Heimat von Kulturzentrum
Im ehemaligen Gebäude der Schlossbrauerei zog später ein Möbelladen ein und seit vierzig Jahren ist dort das Werkhof Kulturzentrum untergebracht. Dass es heute noch eine Flasche gibt, die an die historischen Wurzeln des Gebäudes vor rund hundert Jahren erinnert, sorgt auch hier für Freude. „Das ist schon irre, eine echte Rarität“, sagt Norbert Höhne vom Team des hiesigen Kulturhauses. Die Flasche mal im Kulturzentrum zu präsentieren, dafür zeigt er sich offen. Doch ein anderes Rätsel um die alte Schlossbrauerei beschäftigt ihn weiter. „Wenn wir herausfinden könnten, wie das Bier aus der Schlossbrauerei hieß, dann würde ich es neu auflegen wollen. Vielleicht als Craftbier, mit Unterstützung von Brauereien.“
Ob das Bier aus der Schlossbrauerei Hohenlimburg unter besonderem Namen vermarktet wurde, ist derweil ungewiss. In einer Werbeanzeige der Brauerei werden lediglich Spezialitäten wie „Pilsener” und „Bockbier” angepriesen - ohne Markennamen.

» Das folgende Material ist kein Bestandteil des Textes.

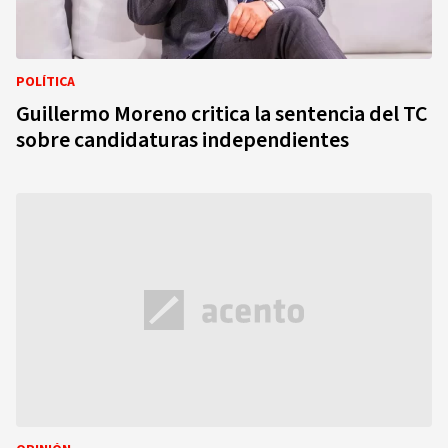
POLÍTICA
Guillermo Moreno critica la sentencia del TC
sobre candidaturas independientes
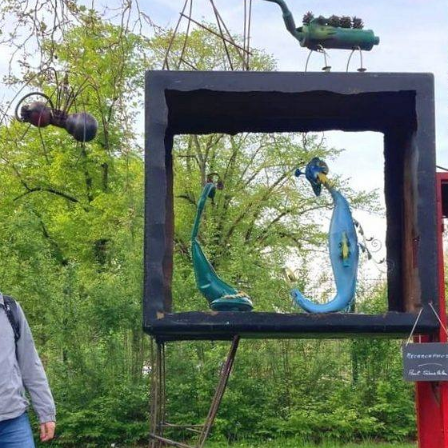
СВАДЬБА
РУБЕЖ
И
ПЕРВОЕ
ПОЗДРАВ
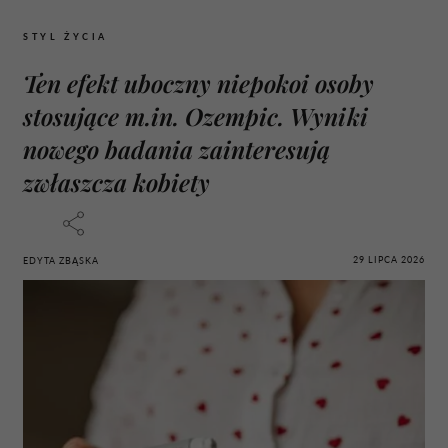
STYL ŻYCIA
Ten efekt uboczny niepokoi osoby
stosujące m.in. Ozempic. Wyniki
nowego badania zainteresują
zwłaszcza kobiety
29 LIPCA 2026
EDYTA ZBĄSKA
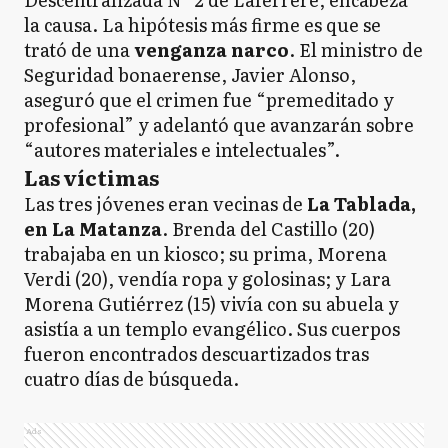
la causa. La hipótesis más firme es que se
trató de una
venganza narco
. El ministro de
Seguridad bonaerense, Javier Alonso,
aseguró que el crimen fue “premeditado y
profesional” y adelantó que avanzarán sobre
“autores materiales e intelectuales”.
Las víctimas
Las tres jóvenes eran vecinas de
La Tablada,
en La Matanza
. Brenda del Castillo (20)
trabajaba en un kiosco; su prima, Morena
Verdi (20), vendía ropa y golosinas; y Lara
Morena Gutiérrez (15) vivía con su abuela y
asistía a un templo evangélico. Sus cuerpos
fueron encontrados descuartizados tras
cuatro días de búsqueda.
Ads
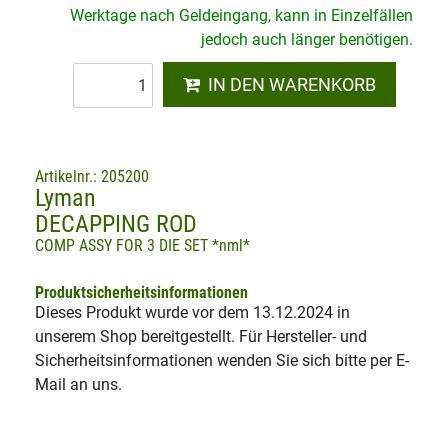
Werktage nach Geldeingang, kann in Einzelfällen
jedoch auch länger benötigen.
IN DEN WARENKORB
Artikelnr.: 205200
Lyman
DECAPPING ROD
COMP ASSY FOR 3 DIE SET *nml*
Produktsicherheitsinformationen
Dieses Produkt wurde vor dem 13.12.2024 in
unserem Shop bereitgestellt. Für Hersteller- und
Sicherheitsinformationen wenden Sie sich bitte per E-
Mail an uns.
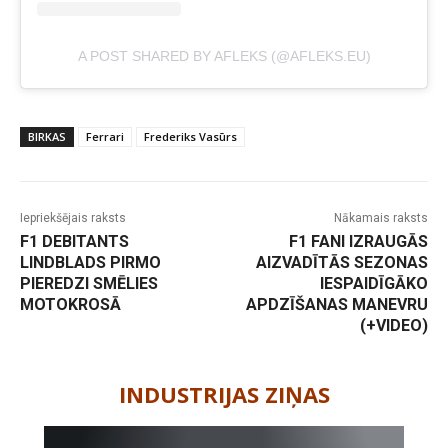
A POST SHARED BY AFLEKS (@AFLEKS.EU)
BIRKAS
Ferrari
Frederiks Vasūrs
Iepriekšējais raksts
Nākamais raksts
F1 DEBITANTS
F1 FANI IZRAUGĀS
LINDBLADS PIRMO
AIZVADĪTĀS SEZONAS
PIEREDZI SMĒLIES
IESPAIDĪGĀKO
MOTOKROSĀ
APDZĪŠANAS MANEVRU
(+VIDEO)
-
INDUSTRIJAS ZIŅAS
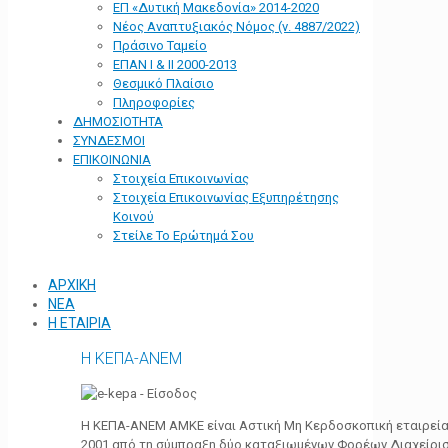
ΕΠ «Δυτική Μακεδονία» 2014-2020
Νέος Αναπτυξιακός Νόμος (ν. 4887/2022)
Πράσινο Ταμείο
ΕΠΑΝ Ι & ΙΙ 2000-2013
Θεσμικό Πλαίσιο
Πληροφορίες
ΔΗΜΟΣΙΟΤΗΤΑ
ΣΥΝΔΕΣΜΟΙ
ΕΠΙΚΟΙΝΩΝΙΑ
Στοιχεία Επικοινωνίας
Στοιχεία Επικοινωνίας Εξυπηρέτησης
Κοινού
Στείλε Το Ερώτημά Σου
ΑΡΧΙΚΗ
ΝΕΑ
Η ΕΤΑΙΡΙΑ
Η ΚΕΠΑ-ΑΝΕΜ
Η ΚΕΠΑ-ΑΝΕΜ ΑΜΚΕ είναι Αστική Μη Κερδοσκοπική εταιρεία 
2001 από τη σύμπραξη δύο καταξιωμένων Φορέων Διαχείρι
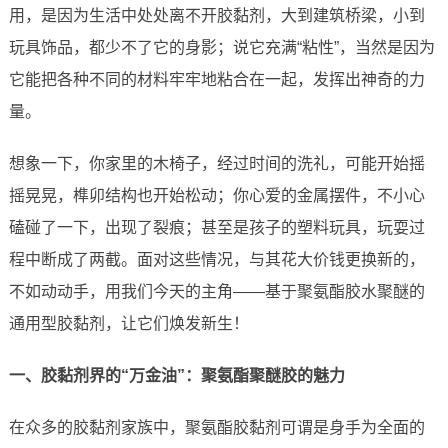
用，是因为生活中处处离不开胶黏剂，大到建筑桥梁，小到
玩具饰品，都少不了它的身影；说它充满“粘性”，当然是因为
它能把各种不同的材料牢牢地粘合在一起，发挥出神奇的力
量。
想象一下，你家里的木椅子，经过时间的洗礼，可能开始摇
摇晃晃，榫卯结构也开始松动；你心爱的金属摆件，不小心
磕碰了一下，出现了裂痕；甚至是孩子的塑料玩具，玩耍过
程中断成了两截。面对这些情况，与其花大价钱更换新的，
不如动动手，用我们今天的主角——基于聚氨酯胶水聚醚的
通用型胶黏剂，让它们焕发新生！
一、胶黏剂界的“万金油”：聚氨酯聚醚胶的魅力
在众多的胶黏剂家族中，聚氨酯胶黏剂可谓是身手为全面的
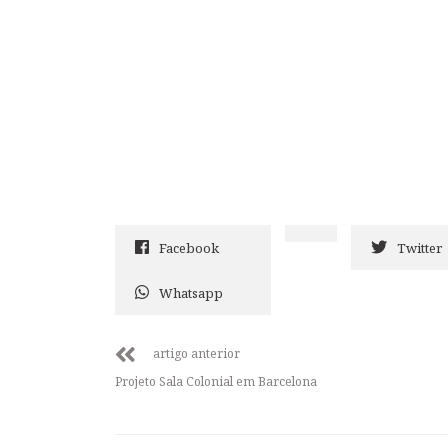
Facebook
Twitter
Whatsapp
artigo anterior
Projeto Sala Colonial em Barcelona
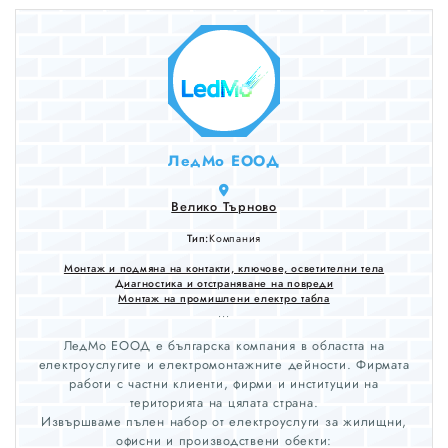
ЛедМо ЕООД
Велико Търново
Тип:
Компания
Монтаж и подмяна на контакти, ключове, осветителни тела
Диагностика и отстраняване на повреди
Монтаж на промишлени електро табла
...
ЛедМо ЕООД е българска компания в областта на
електроуслугите и електромонтажните дейности. Фирмата
работи с частни клиенти, фирми и институции на
територията на цялата страна.
Извършваме пълен набор от електроуслуги за жилищни,
офисни и производствени обекти:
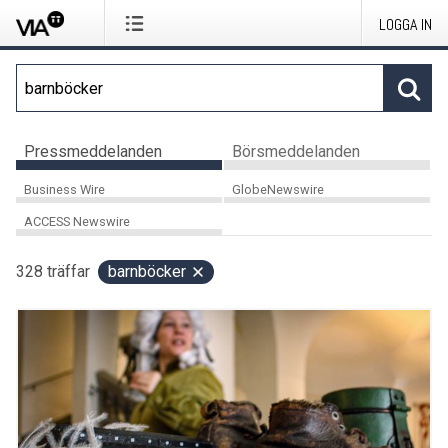
LOGGA IN
Pressmeddelanden
Börsmeddelanden
Business Wire
GlobeNewswire
ACCESS Newswire
328
träffar
barnböcker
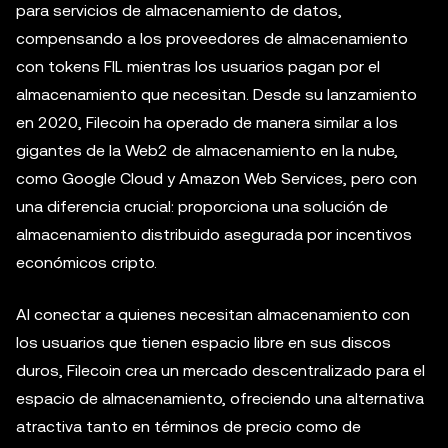
para servicios de almacenamiento de datos,
compensando a los proveedores de almacenamiento
con tokens FIL mientras los usuarios pagan por el
almacenamiento que necesitan. Desde su lanzamiento
en 2020, Filecoin ha operado de manera similar a los
gigantes de la Web2 de almacenamiento en la nube,
como Google Cloud y Amazon Web Services, pero con
una diferencia crucial: proporciona una solución de
almacenamiento distribuido asegurada por incentivos
económicos cripto.
Al conectar a quienes necesitan almacenamiento con
los usuarios que tienen espacio libre en sus discos
duros, Filecoin crea un mercado descentralizado para el
espacio de almacenamiento, ofreciendo una alternativa
atractiva tanto en términos de precio como de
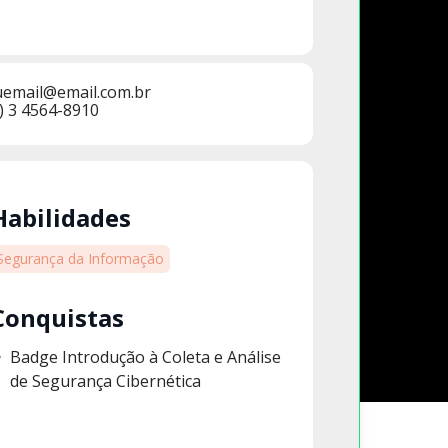
uemail@email.com.br
) 3 4564-8910
Habilidades
Segurança da Informação
Conquistas
Badge Introdução à Coleta e Análise
de Segurança Cibernética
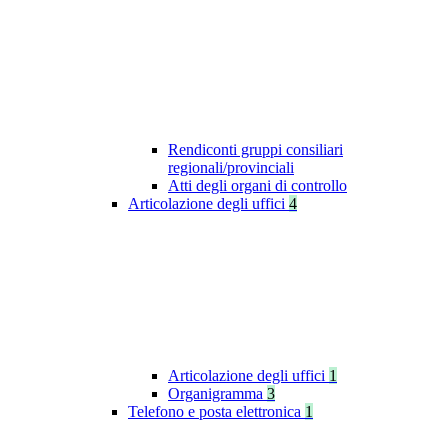
Rendiconti gruppi consiliari
regionali/provinciali
Atti degli organi di controllo
Articolazione degli uffici
4
Articolazione degli uffici
1
Organigramma
3
Telefono e posta elettronica
1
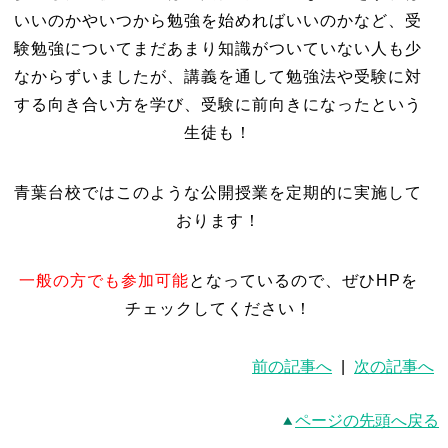
いいのかやいつから勉強を始めればいいのかなど、受
験勉強についてまだあまり知識がついていない人も少
なからずいましたが、講義を通して勉強法や受験に対
する向き合い方を学び、受験に前向きになったという
生徒も！
青葉台校ではこのような公開授業を定期的に実施して
おります！
一般の方でも参加可能
となっているので、ぜひHPを
チェックしてください！
前の記事へ
|
次の記事へ
ページの先頭へ戻る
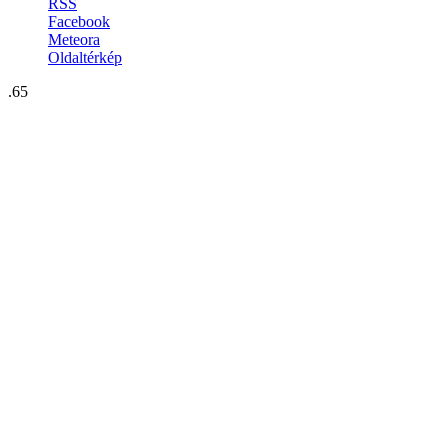
RSS
Facebook
Meteora
Oldaltérkép
.65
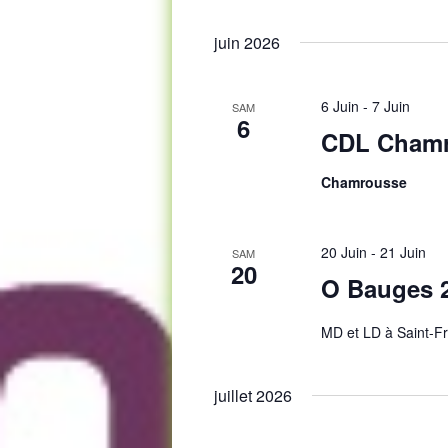
Sélect
clé.
une
juin 2026
date.
6 Juin
-
7 Juin
SAM
6
CDL Chamr
Chamrousse
20 Juin
-
21 Juin
SAM
20
O Bauges 
MD et LD à Saint-Fr
juillet 2026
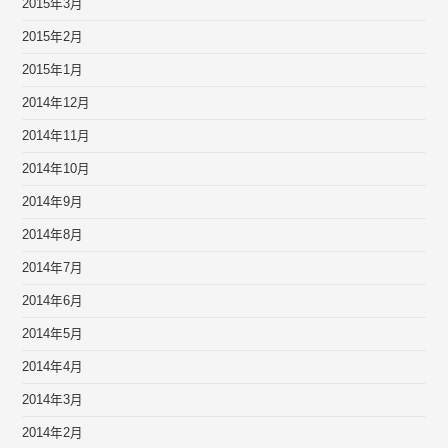
2015年3月
2015年2月
2015年1月
2014年12月
2014年11月
2014年10月
2014年9月
2014年8月
2014年7月
2014年6月
2014年5月
2014年4月
2014年3月
2014年2月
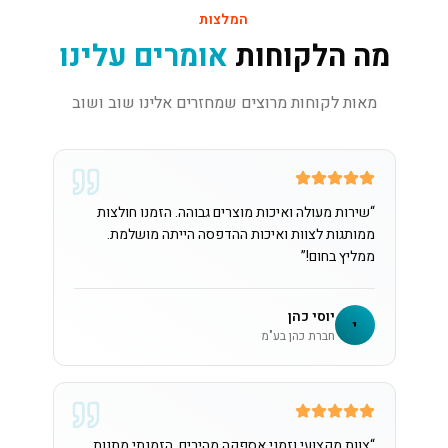
המלצות
מה הלקוחות
אומרים עלינו
מאות לקוחות מרוצים שמחזרים אלינו שוב ושוב
“
שירות מעולה ואיכות מוצרים גבוהה. הזמנו חולצות
ממותגות לצוות ואיכות ההדפסה הייתה מושלמת.
ממליץ בחום!
”
יוסי כהן
י
חברת כהן בע"מ
“
צוות מקצועי וזמני אספקה מהירים. הזמנתי מתנות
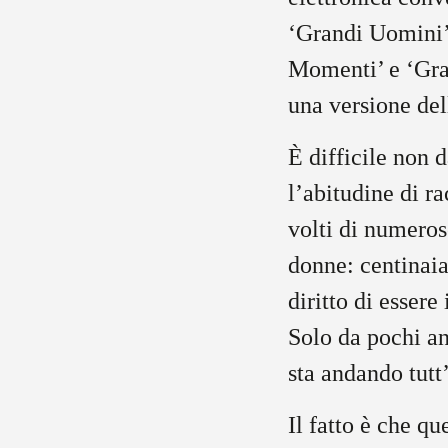
‘Grandi Uomini’,
Momenti’ e ‘Gra
una versione dell
È difficile non d
l’abitudine di ra
volti di numeros
donne: centinaia
diritto di esser
Solo da pochi an
sta andando tutt
Il fatto è che q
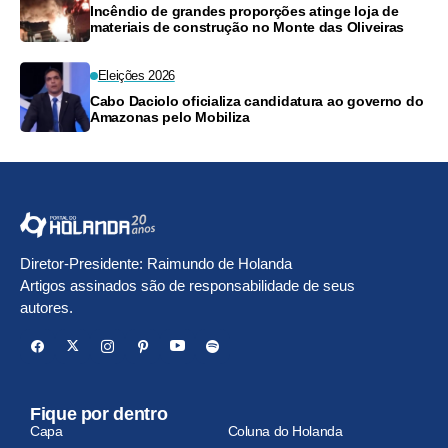
Incêndio de grandes proporções atinge loja de
materiais de construção no Monte das Oliveiras
Eleições 2026
Cabo Daciolo oficializa candidatura ao governo do
Amazonas pelo Mobiliza
Diretor-Presidente: Raimundo de Holanda
Artigos assinados são de responsabilidade de seus
autores.
Fique por dentro
Capa
Coluna do Holanda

Bierbrauer unterm Schlossberg
Gegründet durch den Brauer Heinrich Lücke in der Mitte des 19. Jahrhunderts hat die Schlossbrauerei rund 63 Jahre bis nach Ende des Ersten Weltkrieges unterm Schlossberg ihr Bier produziert und in eigener Schenkwirtschaft verkauft. Zwischenzeitlich wurde die Brauerei gemeinsam mit August Wiemer geführt, was auch den Schriftzug „Lücke und Wiemer“ auf dem Flaschenfund erklärt. Der Sohn des Gründers, Carl Lücke, sollte später das wuchtige Jugendstilgebäude errichten, das bis heute als einziges verbliebenes Baudenkmal an die einstigen Bierbrauer vor Ort erinnert.